▼

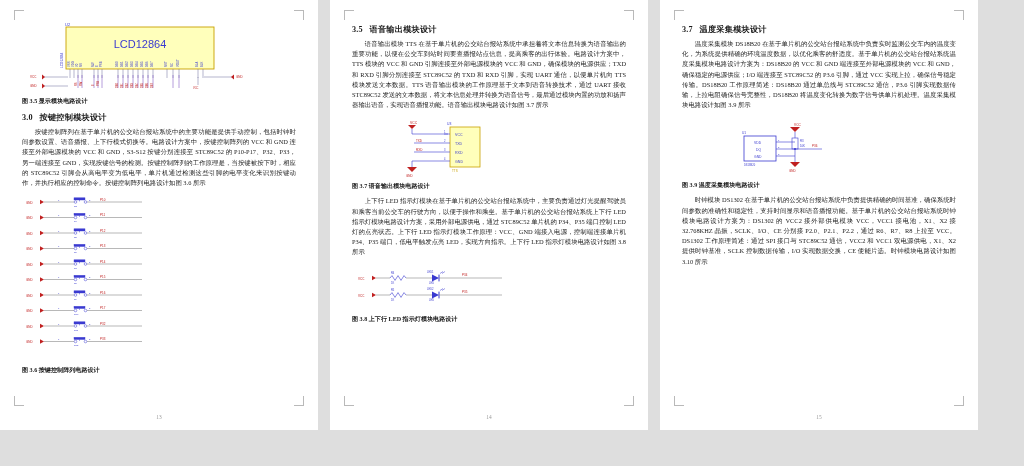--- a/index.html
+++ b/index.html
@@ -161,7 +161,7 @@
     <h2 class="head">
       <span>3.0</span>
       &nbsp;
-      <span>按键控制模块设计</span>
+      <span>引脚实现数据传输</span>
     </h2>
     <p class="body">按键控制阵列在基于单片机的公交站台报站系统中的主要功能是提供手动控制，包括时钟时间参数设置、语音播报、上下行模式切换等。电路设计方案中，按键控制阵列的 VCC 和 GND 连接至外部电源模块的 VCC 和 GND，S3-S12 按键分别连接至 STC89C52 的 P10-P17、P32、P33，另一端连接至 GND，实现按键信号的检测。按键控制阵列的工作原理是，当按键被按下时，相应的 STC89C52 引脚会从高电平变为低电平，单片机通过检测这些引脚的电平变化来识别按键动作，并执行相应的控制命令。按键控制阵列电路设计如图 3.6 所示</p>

▲

» Work order
How many lines in the entries contain the string "class"? Answer with the number only.

» Answer space
2